**文献节选:**
刘娟
(山东石油化工学院 中文系,山东东营 257061)
“在丰富多彩的民间故事宝库中,有一类传统的民间故事专门表现女主人公的过人才智,许多看来无法解决的难题,一到她们手里顿时迎刃而解,人们因此把这类故事称为‘巧女故事’。”[1]巧女故事是民间生活故事中的一个不可或缺的类别。在类型研究方面,娄子匡在《巧女与兽娘故事的探讨》一书中将巧女故事分为 “善处事”“善说话”“善理解” 三个一级大类。康丽借用 “故事范型” 的概念进一步发掘了巧女故事的叙事秩序与结构的关联[2]。在形象研究方面,王均霞的观点与众不同,她认为现有很多研究将巧女质化为一种 “反抗” 形象,提出要回归故事文本的上下文乃至故事讲述语境去研究巧女形象[3]。近年,易治颖、马娜英、张思等学者对青海、壮族、湘西等地区的巧女故事进行了类型、形象、文化内涵、现实价值等方面的研究。这些成果是我们进行山东巧女故事研究的重要资料。整理发现,《中国民间故事集成·山东卷》中共有18 则巧女故事。这些故事从爱情、婚姻、生活等方面塑造了聪明伶俐、勤劳能干、坚强乐观的山东民间妇女形象。因此,论文在归纳梳理山东巧女故事类型的基础上,从故事文本的上下文语境中分析巧女形象,并在齐鲁文化语境中探究巧女故事背后隐匿的儒家文化意蕴。

**提取信息:**
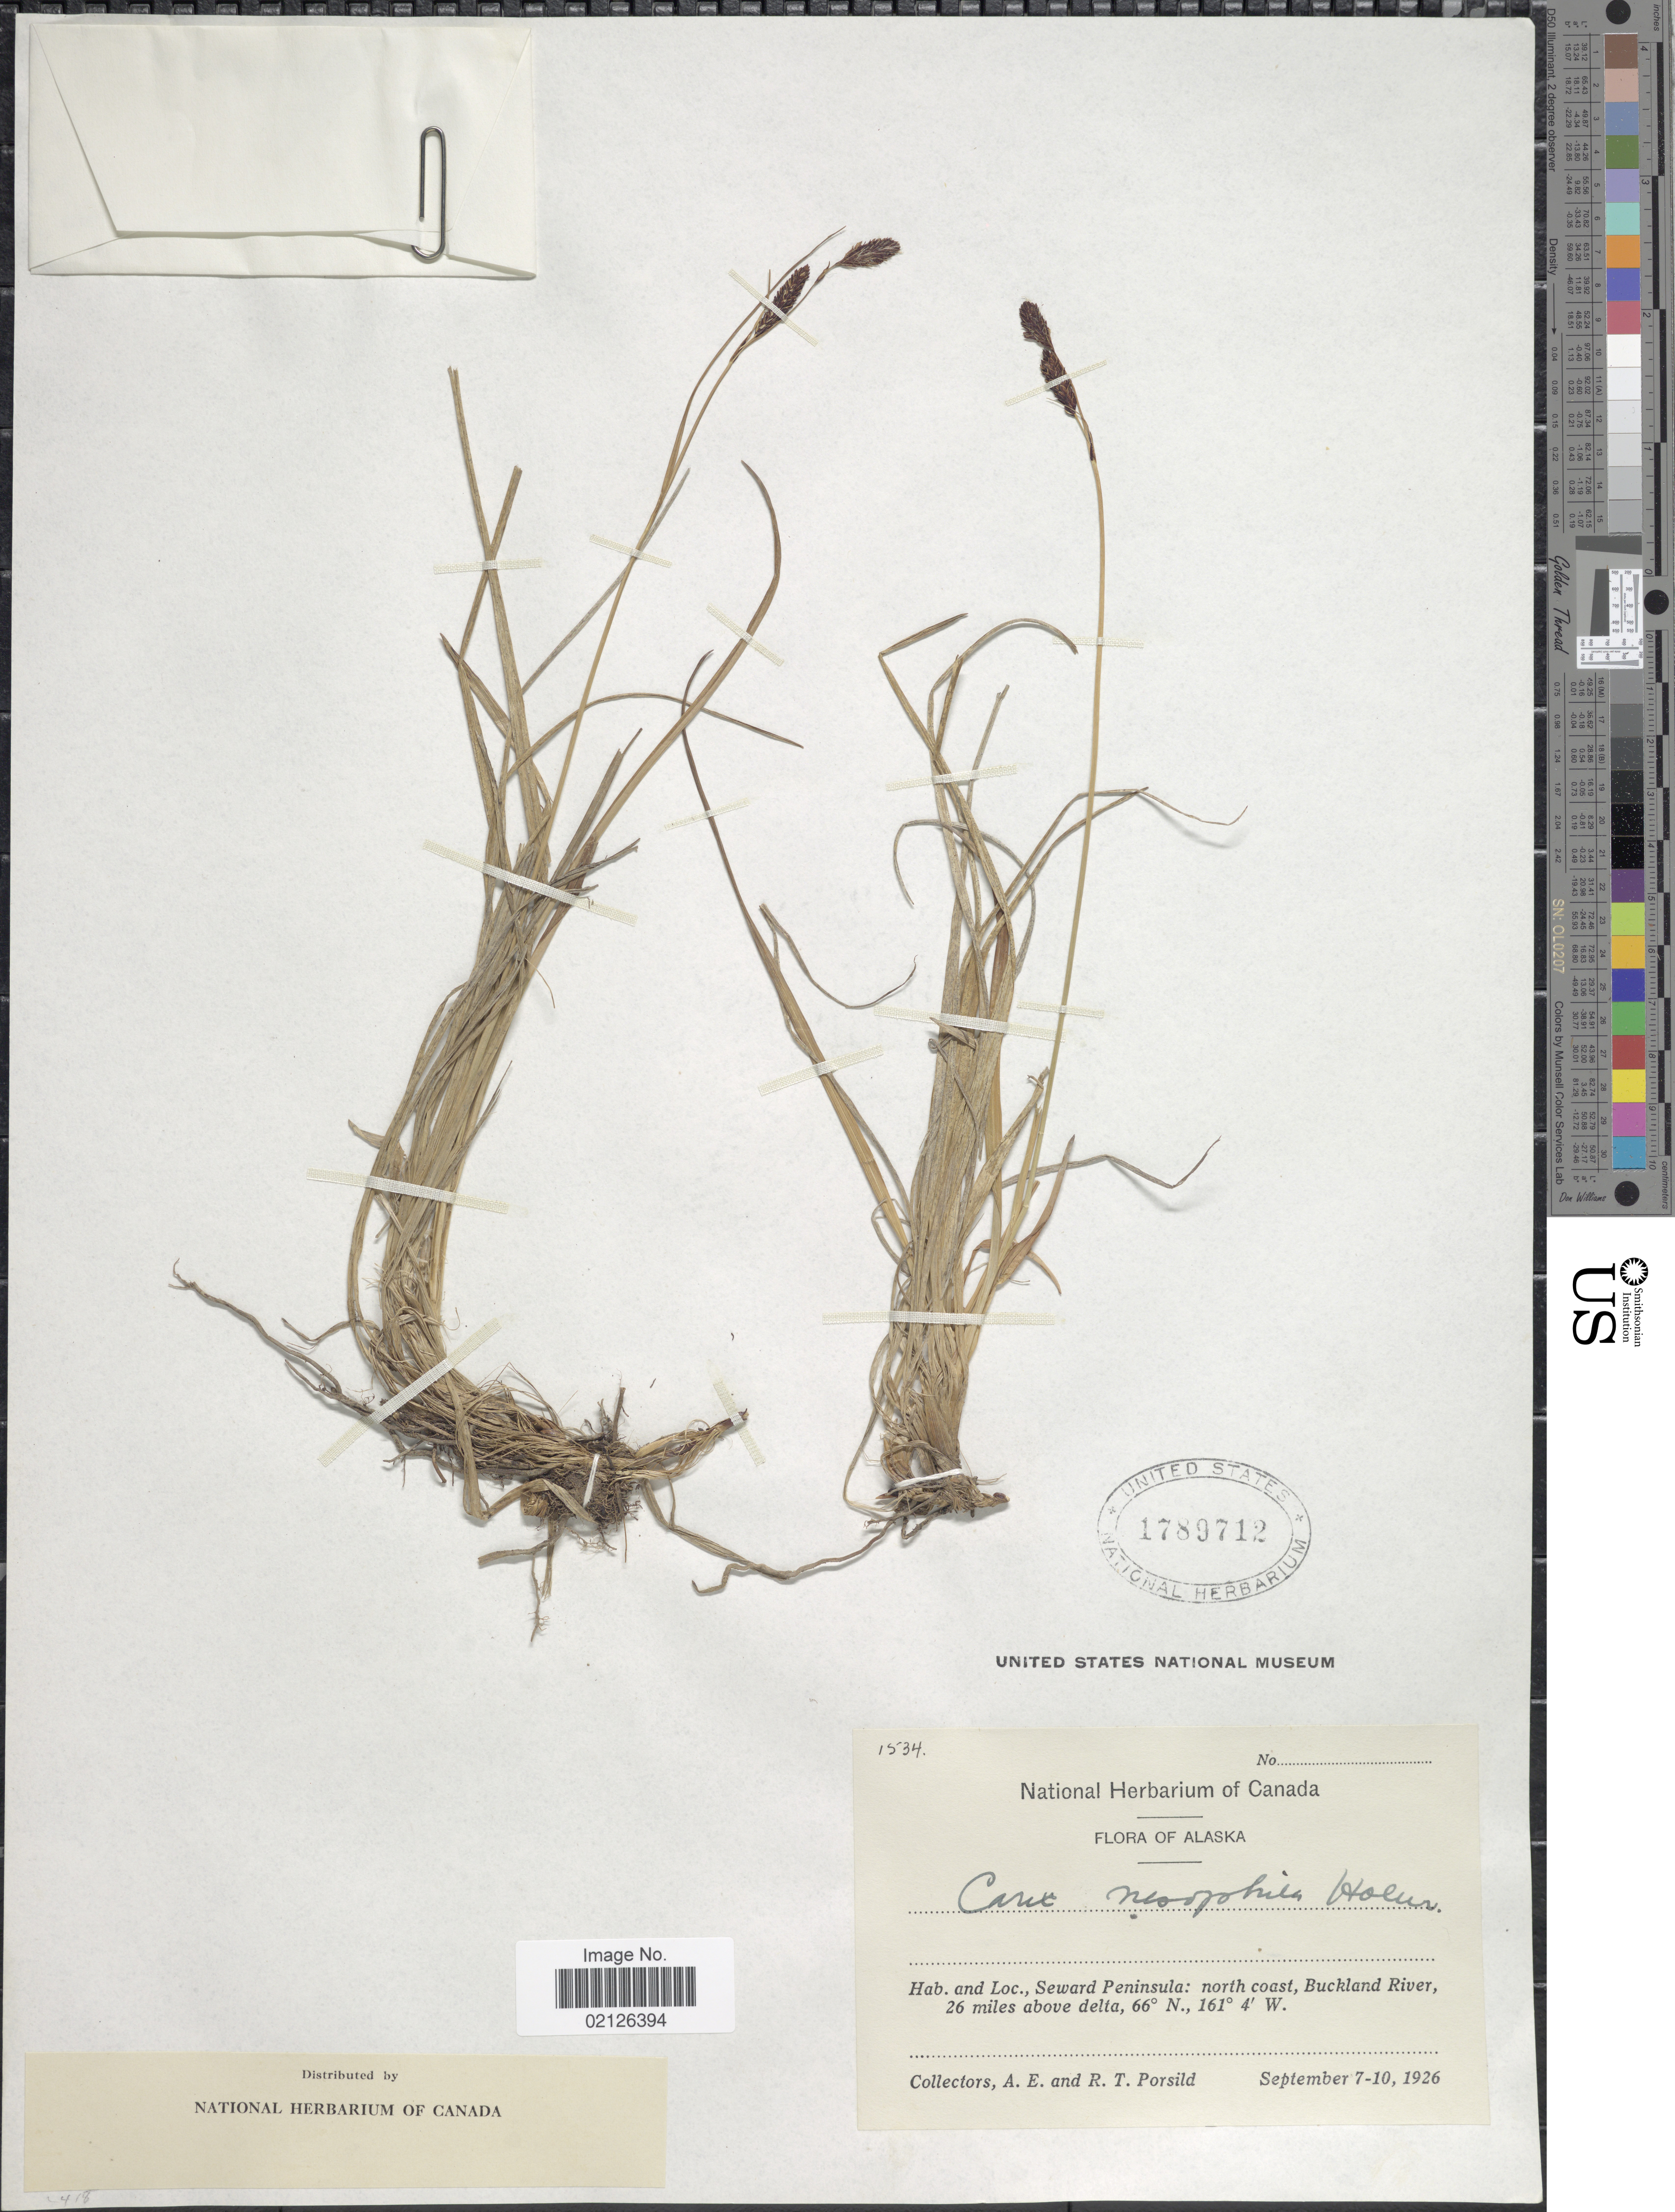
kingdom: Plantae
...
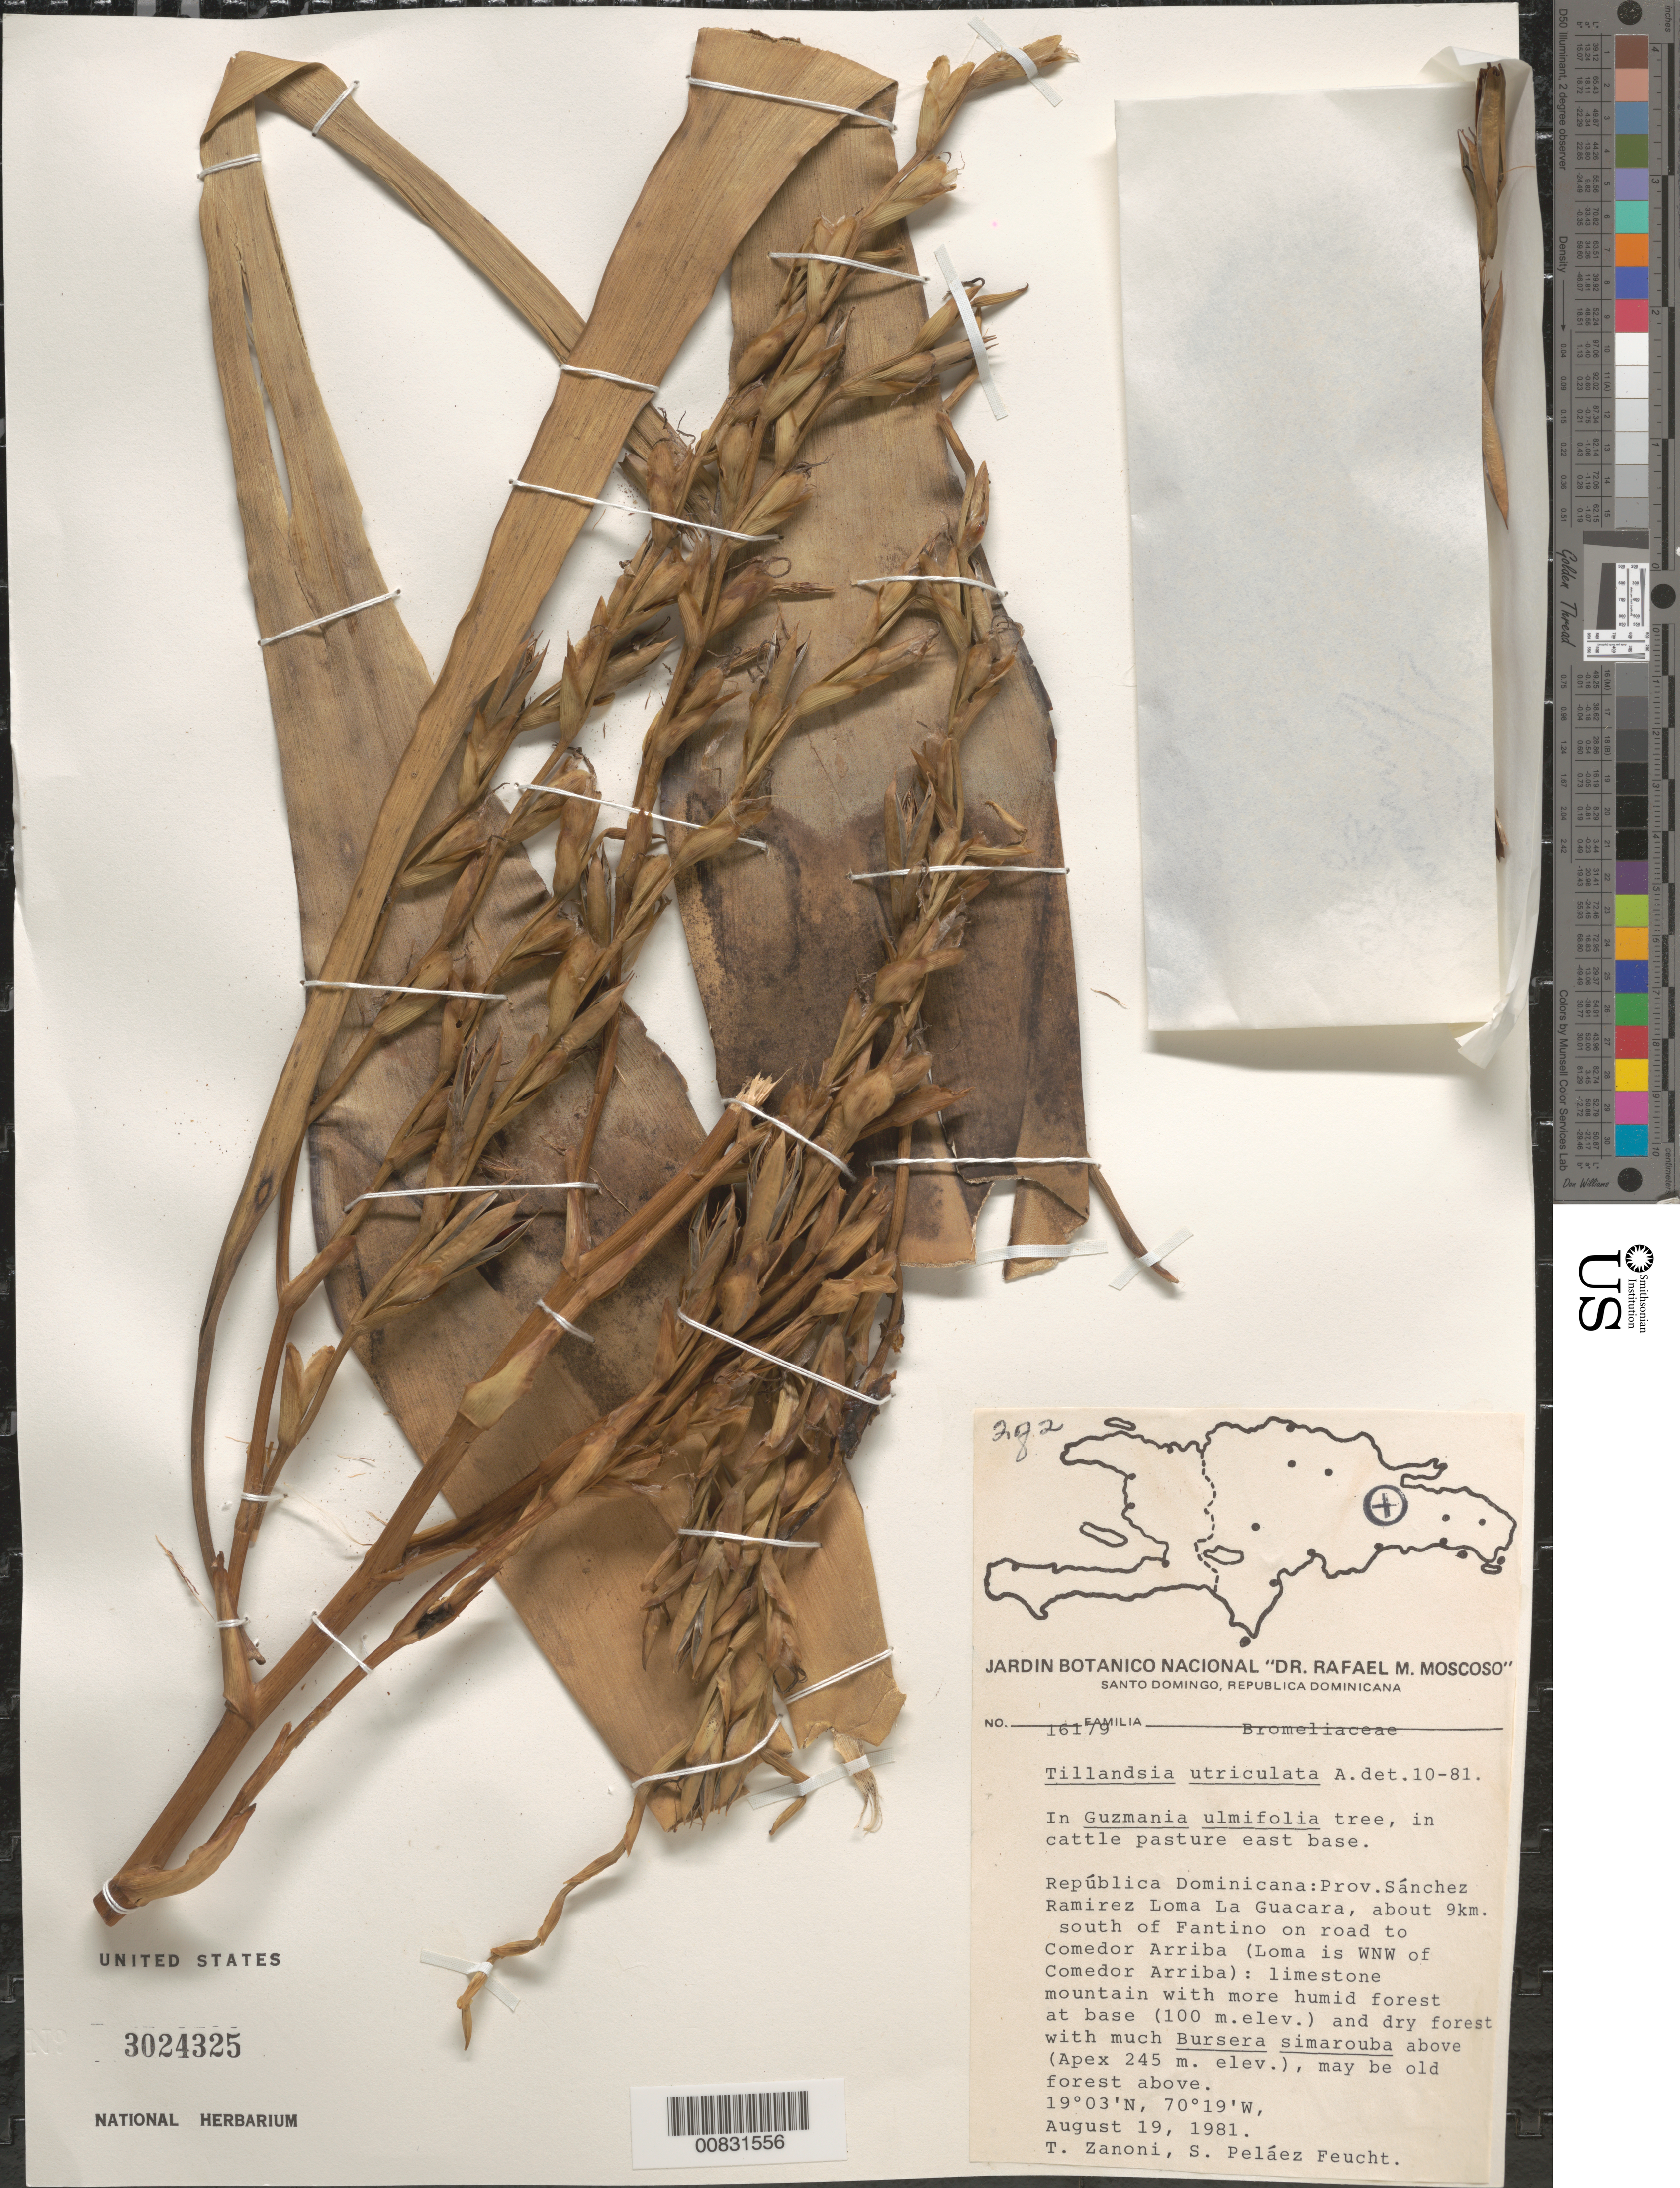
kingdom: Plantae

**练习题目:** 据文献节选,《中国民间故事集成·山东卷》中共有多少则巧女故事? 以上记录另有出处,与文献节选并非同一来源。

**参考答案:** 共有18则。